======== Data for this exercise

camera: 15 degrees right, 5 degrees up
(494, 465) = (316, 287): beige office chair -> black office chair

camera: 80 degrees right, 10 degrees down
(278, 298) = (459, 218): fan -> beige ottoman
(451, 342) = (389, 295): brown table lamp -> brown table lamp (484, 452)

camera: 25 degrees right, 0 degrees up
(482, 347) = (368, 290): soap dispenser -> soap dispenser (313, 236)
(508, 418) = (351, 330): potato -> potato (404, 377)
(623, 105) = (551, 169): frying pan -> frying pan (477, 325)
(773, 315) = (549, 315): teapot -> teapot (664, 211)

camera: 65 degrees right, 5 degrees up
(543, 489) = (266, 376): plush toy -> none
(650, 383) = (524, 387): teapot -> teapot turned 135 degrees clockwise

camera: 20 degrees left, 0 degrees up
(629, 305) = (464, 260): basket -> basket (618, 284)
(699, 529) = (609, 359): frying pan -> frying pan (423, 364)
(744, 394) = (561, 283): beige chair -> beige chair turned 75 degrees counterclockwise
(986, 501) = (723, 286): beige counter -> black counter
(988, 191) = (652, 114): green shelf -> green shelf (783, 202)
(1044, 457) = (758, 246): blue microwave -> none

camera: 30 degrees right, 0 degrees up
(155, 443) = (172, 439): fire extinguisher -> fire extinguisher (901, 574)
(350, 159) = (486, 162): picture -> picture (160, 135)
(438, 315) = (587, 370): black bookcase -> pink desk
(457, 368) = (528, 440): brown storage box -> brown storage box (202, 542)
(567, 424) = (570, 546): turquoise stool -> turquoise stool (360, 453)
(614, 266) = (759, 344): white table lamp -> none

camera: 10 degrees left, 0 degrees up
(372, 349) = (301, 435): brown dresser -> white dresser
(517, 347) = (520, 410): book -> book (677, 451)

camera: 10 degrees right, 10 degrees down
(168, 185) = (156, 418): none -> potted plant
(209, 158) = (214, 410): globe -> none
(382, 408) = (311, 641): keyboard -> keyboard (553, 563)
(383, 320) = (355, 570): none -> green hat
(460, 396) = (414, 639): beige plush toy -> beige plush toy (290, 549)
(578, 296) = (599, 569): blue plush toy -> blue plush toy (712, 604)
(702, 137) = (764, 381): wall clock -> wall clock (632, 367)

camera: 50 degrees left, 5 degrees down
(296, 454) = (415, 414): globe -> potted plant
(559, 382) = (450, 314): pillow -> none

================

Work task
From the line with "camera: 50 degrees left, 5 degrees down" to the final line of the data above, please reproduce every line exactly and add nothing.

The completed task
camera: 50 degrees left, 5 degrees down
(296, 454) = (415, 414): globe -> potted plant
(559, 382) = (450, 314): pillow -> none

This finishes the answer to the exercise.